Вера чуть не плакала. Сердце моё дрогнуло, я подошел к ней, бережно взял её руки в свои, поцеловал тонкие пальцы и мягко предложил:
- Верочка, вам лучше уйти из нашего дома и на время забыть сюда дорогу … и обо мне забыть. Предполагаю, что вы себе намечтали,… но я вам не пара…

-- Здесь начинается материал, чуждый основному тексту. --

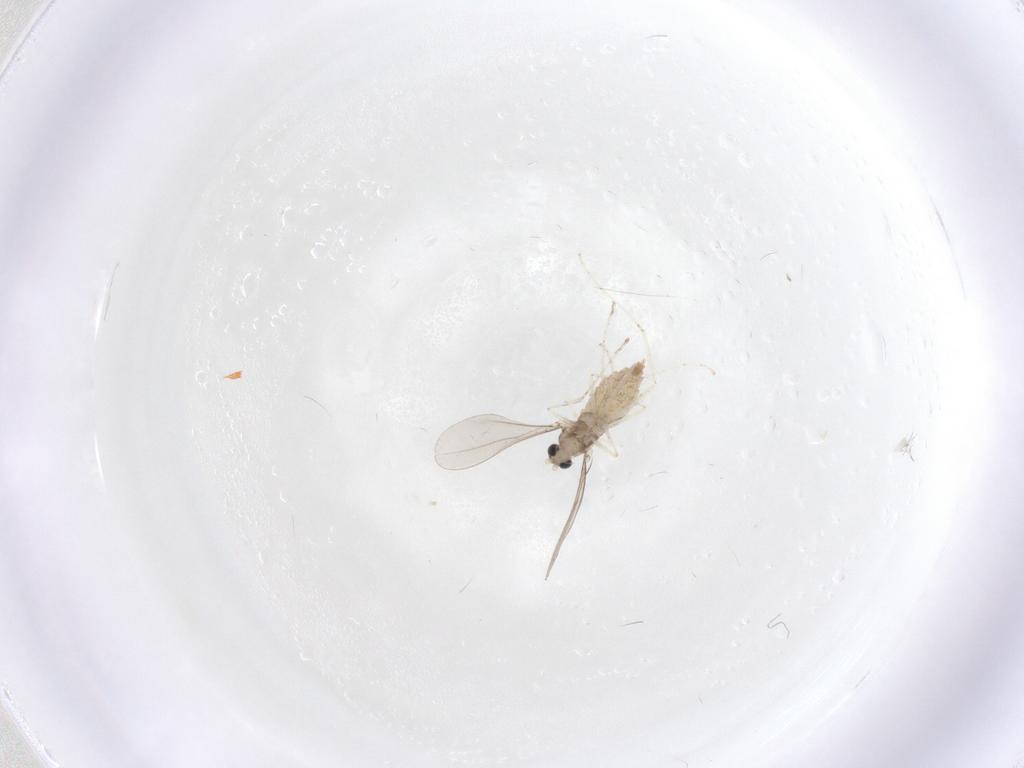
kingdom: Animalia
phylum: Arthropoda
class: Insecta
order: Diptera
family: Cecidomyiidae
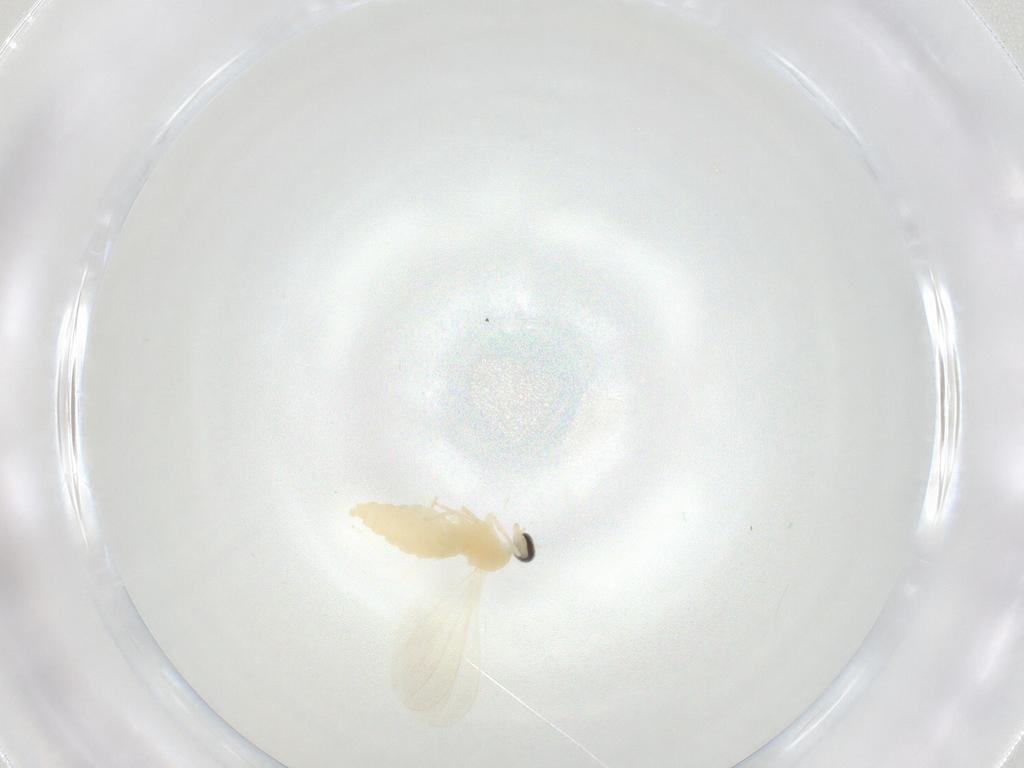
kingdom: Animalia
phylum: Arthropoda
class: Insecta
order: Diptera
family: Cecidomyiidae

- Почему не пара! – воскликнула Вера.
Девушка действительно не представляла, ЧТО в нашей жизни и судьбе изменилось или вскоре изменится. Из-за Гриши вся семья Логиновых попадает в разряд неблагонадежных. Это означает, что у матушки начнутся перебои с выплатой пенсии. Сватовство Лещинского, скорее всего, не состоится. Андрею вряд ли удастся выхлопотать стипендию для обучения в Москве. А я, Петр Логинов, до седых волос останусь вечным поручиком…
- Я слишком вас люблю, Вера, чтобы втягивать в неприятности, - вслух заявил я.
Услышав невольно вырвавшееся признание, Вера рванулась ко мне и взмолилась:
- Не отталкивайте меня. Я должна быть вместе с вами и вашей семьей.
Я неумолимо настаивал:
- Это наш крест, Вера. Только наш…
Вера зажала мне рот ладошкой.
- Молчите. К чему слова? Если вы считаете, что так надо, я уйду. Прощайте, Петр Васильевич!
Вера медленно направилась к двери. И тут я не выдержал, испугался, что могу потерять её навсегда, перехватил Веру у выхода, заключил в объятия и поцеловал.
В этот момент распахнулась дверь, раздался смех, и голос Гриши произнес:
- Красота! А я-то всё думал, чем занят мой брат, как проводит отпуск? А он, оказывается, мою невесту уводит.
Вера, засмущавшись, испуганно от меня отпрянула. Интуитивно я крепче прижал её, защищая, и только потом бережно отстранил.
- В чем дело, Гриша? Почему ты врываешься без стука? - раздраженно спросил я первое, что пришло в голову. Слово «невеста» выбило меня из колеи. Неужели Гриша влюблен в Веру!
- Вообще-то, братец, я здесь живу, - объяснял он тем временем. - Это и моя комната. К тому же, с минуты на минуту заявятся фараоны. У господ жандармов ордер на обыск и на мой арест имеется.
- Обыск? Арест? Что ты вытворил на сей раз?
- Я думал, что у меня догадливый брат, - улыбнулся он. - Да и Вера ввела тебя в курс дела. Надеюсь, ваш славный спектакль сыгран не для меня. Вера, спускайся вниз, успокой матушку, отвлеки Гуляева. Нам с братом поговорить надо, а времени нет совсем.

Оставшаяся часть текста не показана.